Source texts of formatted documents:
= Beginning of Section =

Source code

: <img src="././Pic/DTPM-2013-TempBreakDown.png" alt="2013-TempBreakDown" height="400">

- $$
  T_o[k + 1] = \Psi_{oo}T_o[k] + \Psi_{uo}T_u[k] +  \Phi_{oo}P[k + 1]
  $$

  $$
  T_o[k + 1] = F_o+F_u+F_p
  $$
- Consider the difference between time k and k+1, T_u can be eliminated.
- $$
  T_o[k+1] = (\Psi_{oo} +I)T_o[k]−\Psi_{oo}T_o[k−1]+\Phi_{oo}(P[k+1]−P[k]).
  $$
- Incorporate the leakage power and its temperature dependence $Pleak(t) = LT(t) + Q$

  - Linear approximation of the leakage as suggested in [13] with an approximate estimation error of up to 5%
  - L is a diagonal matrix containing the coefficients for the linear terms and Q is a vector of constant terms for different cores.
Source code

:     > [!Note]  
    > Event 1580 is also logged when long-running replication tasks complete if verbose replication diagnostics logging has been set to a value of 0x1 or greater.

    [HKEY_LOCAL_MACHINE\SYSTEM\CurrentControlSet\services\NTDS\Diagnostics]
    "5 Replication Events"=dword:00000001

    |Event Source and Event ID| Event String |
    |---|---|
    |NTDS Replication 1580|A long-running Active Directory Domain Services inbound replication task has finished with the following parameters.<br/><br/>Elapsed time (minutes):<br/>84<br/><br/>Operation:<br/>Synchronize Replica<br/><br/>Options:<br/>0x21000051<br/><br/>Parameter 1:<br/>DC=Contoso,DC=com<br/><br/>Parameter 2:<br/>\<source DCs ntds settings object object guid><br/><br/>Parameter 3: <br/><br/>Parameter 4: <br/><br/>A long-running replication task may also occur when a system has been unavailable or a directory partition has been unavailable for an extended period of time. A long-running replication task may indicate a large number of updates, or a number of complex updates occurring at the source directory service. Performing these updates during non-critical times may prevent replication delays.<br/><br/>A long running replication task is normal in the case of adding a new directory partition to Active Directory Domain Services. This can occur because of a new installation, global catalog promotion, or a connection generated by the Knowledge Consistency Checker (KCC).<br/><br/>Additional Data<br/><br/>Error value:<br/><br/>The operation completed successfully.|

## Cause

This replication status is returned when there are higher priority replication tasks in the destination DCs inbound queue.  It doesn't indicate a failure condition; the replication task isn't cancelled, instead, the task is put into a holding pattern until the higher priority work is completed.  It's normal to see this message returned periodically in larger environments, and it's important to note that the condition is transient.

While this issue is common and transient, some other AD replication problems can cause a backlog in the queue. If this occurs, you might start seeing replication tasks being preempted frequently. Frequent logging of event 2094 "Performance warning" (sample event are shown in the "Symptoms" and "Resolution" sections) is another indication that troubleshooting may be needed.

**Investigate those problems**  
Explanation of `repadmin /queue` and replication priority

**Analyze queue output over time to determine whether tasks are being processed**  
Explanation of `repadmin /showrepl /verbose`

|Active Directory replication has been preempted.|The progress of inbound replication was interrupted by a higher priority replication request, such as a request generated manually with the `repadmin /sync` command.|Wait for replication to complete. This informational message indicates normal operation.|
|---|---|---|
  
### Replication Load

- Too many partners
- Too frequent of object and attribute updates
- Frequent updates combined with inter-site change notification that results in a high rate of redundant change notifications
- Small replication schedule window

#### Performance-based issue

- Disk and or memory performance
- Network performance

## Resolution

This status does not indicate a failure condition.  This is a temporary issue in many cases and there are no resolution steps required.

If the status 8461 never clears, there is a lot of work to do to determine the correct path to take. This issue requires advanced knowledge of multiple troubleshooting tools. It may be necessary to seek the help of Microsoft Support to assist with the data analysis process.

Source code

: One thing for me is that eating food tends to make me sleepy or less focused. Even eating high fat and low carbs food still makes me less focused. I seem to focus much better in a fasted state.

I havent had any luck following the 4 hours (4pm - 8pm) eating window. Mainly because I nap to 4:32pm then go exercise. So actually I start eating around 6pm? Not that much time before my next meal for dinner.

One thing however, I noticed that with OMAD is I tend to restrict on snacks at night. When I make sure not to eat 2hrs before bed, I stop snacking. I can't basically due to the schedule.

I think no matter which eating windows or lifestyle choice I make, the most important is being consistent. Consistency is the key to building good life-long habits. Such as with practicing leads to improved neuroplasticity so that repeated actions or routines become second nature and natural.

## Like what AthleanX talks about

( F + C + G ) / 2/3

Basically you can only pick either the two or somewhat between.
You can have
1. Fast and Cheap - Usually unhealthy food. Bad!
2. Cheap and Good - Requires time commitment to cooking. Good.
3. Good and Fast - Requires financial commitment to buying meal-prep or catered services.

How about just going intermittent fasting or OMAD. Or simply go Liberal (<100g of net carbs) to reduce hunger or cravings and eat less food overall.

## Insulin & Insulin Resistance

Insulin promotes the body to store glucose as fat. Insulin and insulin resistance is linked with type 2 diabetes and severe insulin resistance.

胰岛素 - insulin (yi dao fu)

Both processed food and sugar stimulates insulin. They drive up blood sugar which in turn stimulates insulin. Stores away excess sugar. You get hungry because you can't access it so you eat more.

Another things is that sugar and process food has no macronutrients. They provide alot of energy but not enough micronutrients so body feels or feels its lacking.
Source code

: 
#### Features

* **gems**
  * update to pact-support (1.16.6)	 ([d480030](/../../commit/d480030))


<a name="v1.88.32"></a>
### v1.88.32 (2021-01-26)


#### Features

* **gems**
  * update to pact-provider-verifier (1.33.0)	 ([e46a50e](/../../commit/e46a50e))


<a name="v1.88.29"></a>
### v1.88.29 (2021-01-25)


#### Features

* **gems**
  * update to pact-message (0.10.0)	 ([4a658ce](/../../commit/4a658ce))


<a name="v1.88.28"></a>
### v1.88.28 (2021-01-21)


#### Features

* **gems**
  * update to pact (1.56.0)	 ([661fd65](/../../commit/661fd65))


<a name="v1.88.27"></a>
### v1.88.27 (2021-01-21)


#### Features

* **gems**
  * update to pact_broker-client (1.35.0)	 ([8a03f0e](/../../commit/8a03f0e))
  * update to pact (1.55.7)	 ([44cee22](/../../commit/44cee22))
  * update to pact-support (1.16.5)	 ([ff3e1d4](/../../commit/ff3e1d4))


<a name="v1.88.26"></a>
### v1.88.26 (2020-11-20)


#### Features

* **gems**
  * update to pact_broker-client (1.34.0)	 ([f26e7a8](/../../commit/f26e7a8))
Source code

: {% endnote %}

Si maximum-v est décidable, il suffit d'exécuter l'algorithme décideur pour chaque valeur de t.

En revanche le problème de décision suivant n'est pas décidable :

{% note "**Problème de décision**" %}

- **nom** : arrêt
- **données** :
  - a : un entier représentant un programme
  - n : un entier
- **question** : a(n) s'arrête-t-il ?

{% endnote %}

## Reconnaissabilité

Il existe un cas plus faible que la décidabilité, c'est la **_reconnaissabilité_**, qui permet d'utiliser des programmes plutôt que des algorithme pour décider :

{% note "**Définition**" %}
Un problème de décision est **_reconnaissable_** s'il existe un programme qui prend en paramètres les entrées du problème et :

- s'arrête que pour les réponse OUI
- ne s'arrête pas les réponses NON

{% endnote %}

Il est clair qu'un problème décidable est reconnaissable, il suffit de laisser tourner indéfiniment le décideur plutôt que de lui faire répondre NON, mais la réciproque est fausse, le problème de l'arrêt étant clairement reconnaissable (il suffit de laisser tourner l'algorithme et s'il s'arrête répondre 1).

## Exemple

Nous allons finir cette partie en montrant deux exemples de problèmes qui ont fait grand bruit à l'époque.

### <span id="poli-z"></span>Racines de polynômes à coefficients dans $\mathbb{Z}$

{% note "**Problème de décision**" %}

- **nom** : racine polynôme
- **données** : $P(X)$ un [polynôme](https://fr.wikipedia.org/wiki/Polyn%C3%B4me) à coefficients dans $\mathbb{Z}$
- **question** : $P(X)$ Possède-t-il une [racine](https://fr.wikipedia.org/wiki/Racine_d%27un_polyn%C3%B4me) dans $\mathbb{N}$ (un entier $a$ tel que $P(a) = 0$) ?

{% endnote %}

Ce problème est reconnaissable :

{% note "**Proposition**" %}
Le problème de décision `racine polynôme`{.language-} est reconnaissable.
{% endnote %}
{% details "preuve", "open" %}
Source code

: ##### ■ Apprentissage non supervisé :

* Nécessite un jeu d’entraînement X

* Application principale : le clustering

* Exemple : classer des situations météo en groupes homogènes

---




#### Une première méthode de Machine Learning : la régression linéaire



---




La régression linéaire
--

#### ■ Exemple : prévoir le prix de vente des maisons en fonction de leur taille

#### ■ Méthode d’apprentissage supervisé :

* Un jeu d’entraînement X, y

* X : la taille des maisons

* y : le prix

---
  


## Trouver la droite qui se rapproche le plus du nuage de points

= End of Section =

Pull out every line of the material above that contains the string "régression", matching case exactly.

#### Une première méthode de Machine Learning : la régression linéaire
La régression linéaire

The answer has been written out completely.